In this section you will learn about compression, shuffling, partitioning, query and pipeline optimization, and troubleshooting. You have already been introduced to most of the content in this section and in this chapter, but not necessarily from an optimization or troubleshooting perspective. So, there is some new learning to gain from this content. Keep in mind as you read through this content that Azure Data Factory and Azure Synapse Analytics, from the perspective of the DP‐203 exam, can be used interchangeably. This means if a question on the exam only includes the option of Azure Data Factory and the book highlights this feature in the context of Azure Synapse Analytics, you can select Azure Data Factory as the answer, with confidence. This is because all new data analytics features will be added to Azure Synapse Analytics, and at some point, only one of these products will exist after all features and customers have migrated to Azure Synapse Analytics.

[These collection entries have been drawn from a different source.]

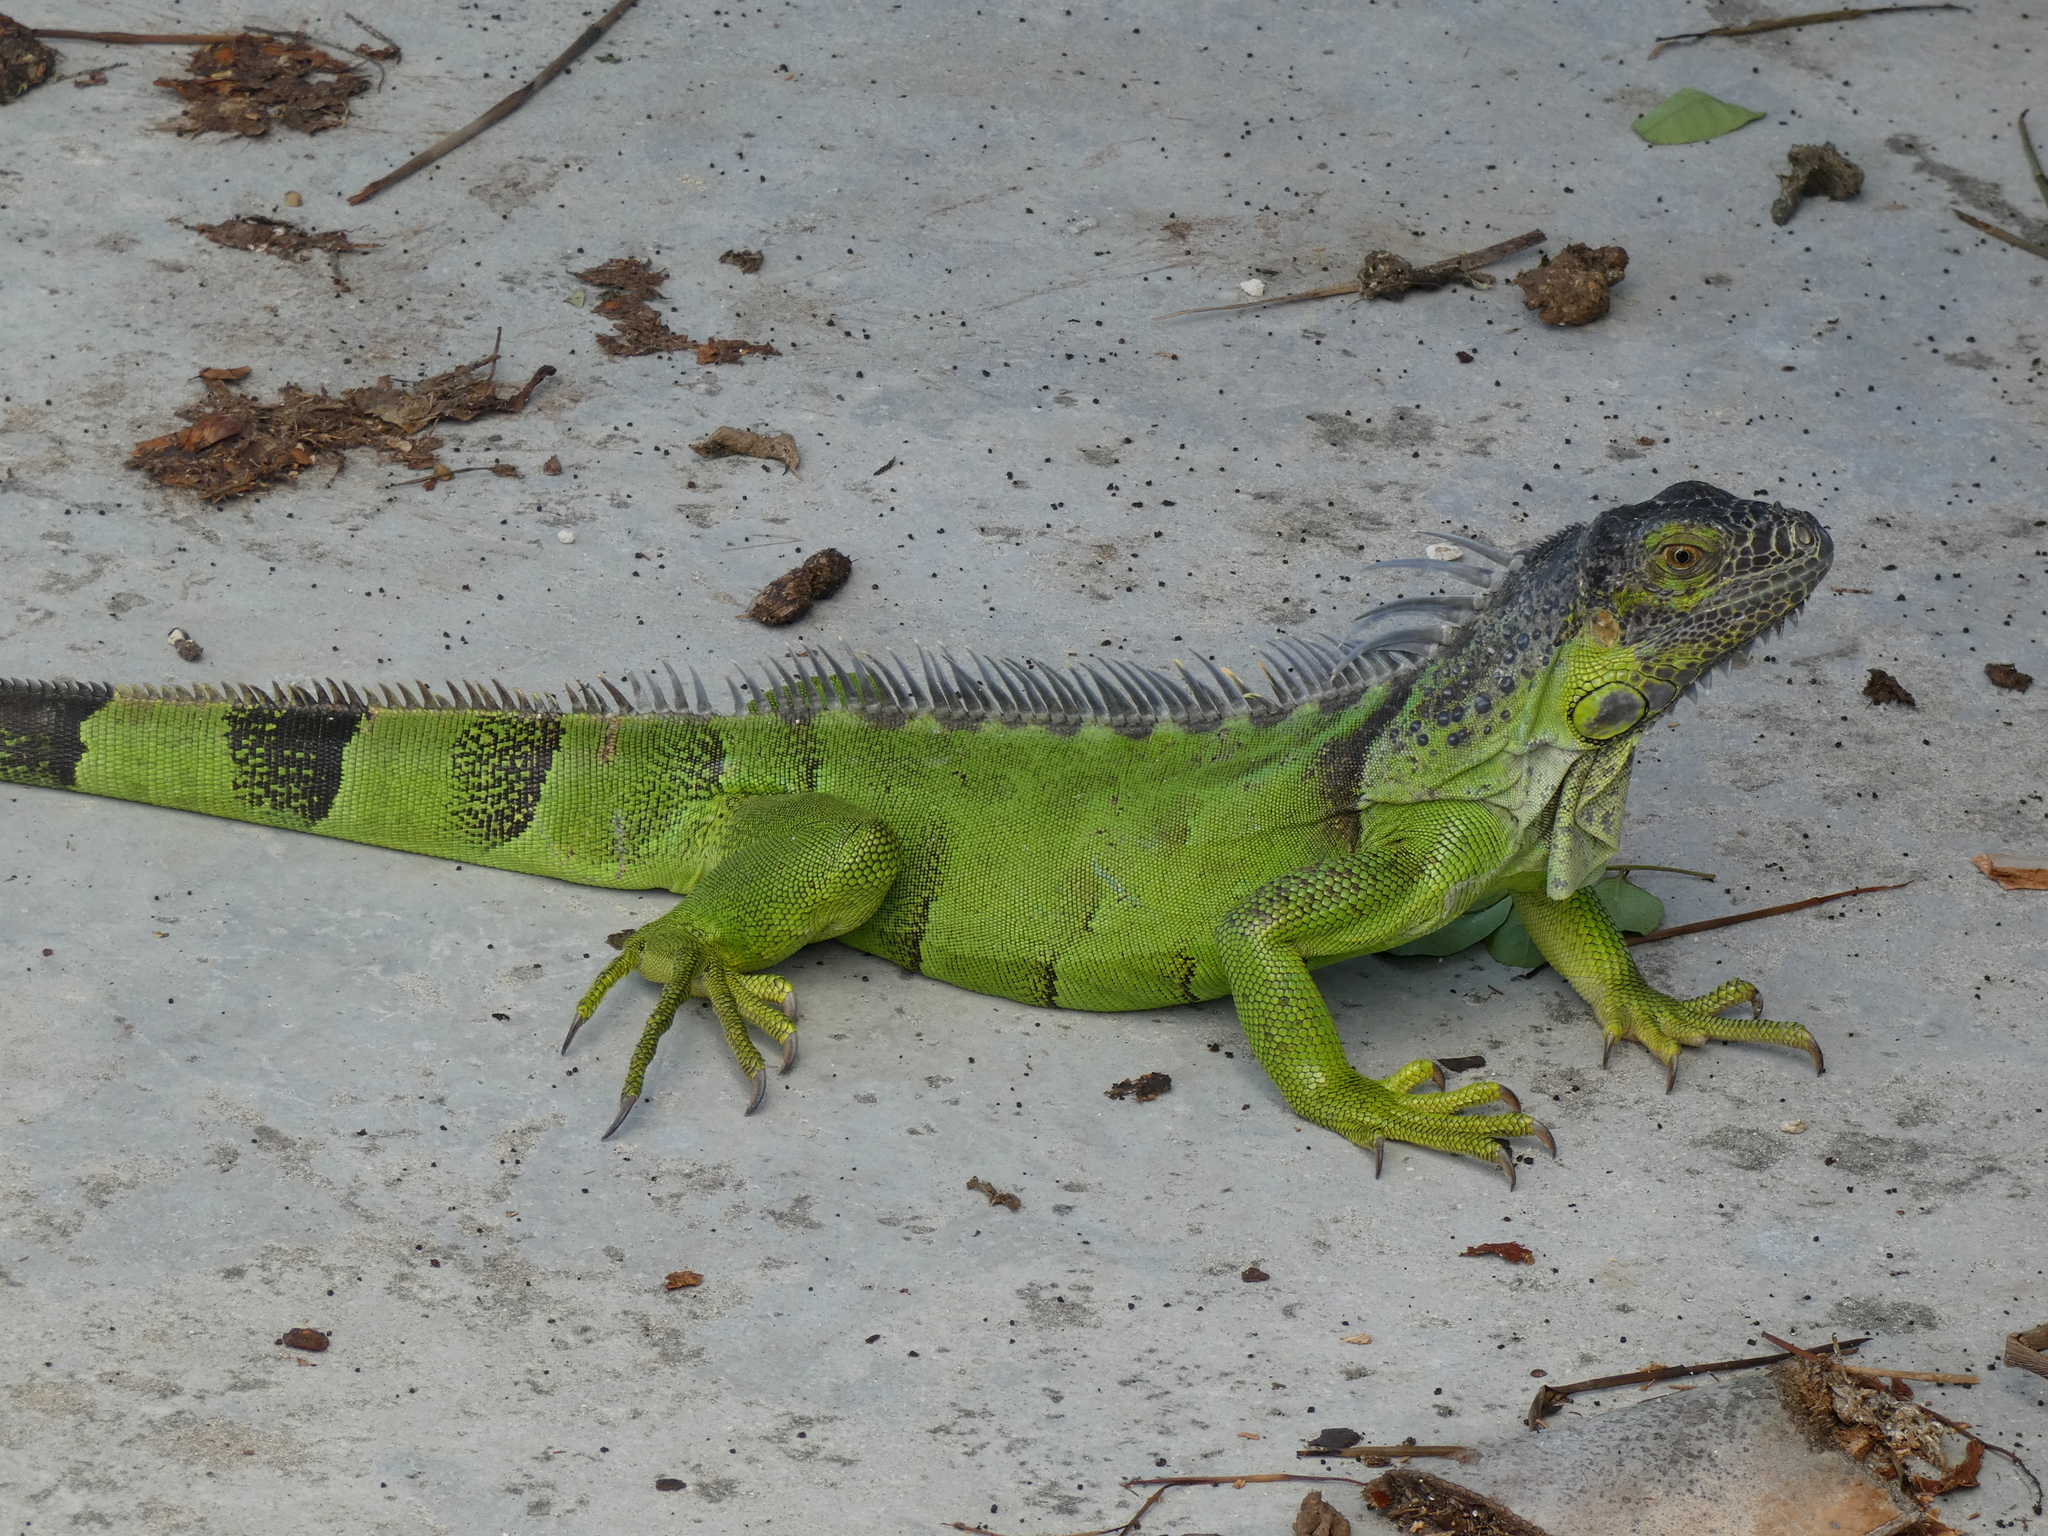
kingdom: Animalia
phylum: Chordata
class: Squamata
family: Iguanidae
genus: Iguana
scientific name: Iguana iguana
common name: Green iguana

An important aspect to optimizing and troubleshooting data analytics operations is to understand the different types of issues that occur. These issue types, often referred to as antipatterns, are summarized in Table 10.1.

TABLE 10.1 Performance and troubleshooting antipatterns

It is important to understand that the types of issues that can impact your data analytics solution are not infinite. The kinds of issue causing latency or errors are most likely caused by one or more of the antipatterns listed in Table 10.1. If you have offloaded much of the processing of data to the database server, for example, code running in a stored procedure, that processing can cause high utilization of the database compute resources. This can impact the ability of the database to retrieve data requested by other clients. Scaling up the server on which the database runs or relocating some of the data processing to the client can reduce the impact of the busy database antipattern. There is a term called thread starvation, which means that the kernel or the process is no longer able to allocate any threads to perform computations, i.e., processing. There are numerous types of threads, and each type of thread has a built‐in limit on the total number that can be instantiated. A way to get around this limit is to better optimize the utilization of threads by running operations asynchronously. If you have a managed thread that needs to perform I/O, traditionally the managed thread would switch to an I/O thread, wait until the I/O operation has completed, and then return to the managed thread. This is not optimal, because the managed thread is idle, waiting for the I/O to complete. If the managed thread is asynchronous, it will not wait until the I/O operation is complete before returning the thread to the pool to be used for other executions. The busy front‐end antipattern happens when too much work is happening on too many threads, which consumes all the resources on the server. Scaling to a larger machine might resolve the issue, but more investigation into the application code might also be justified to better manage threading.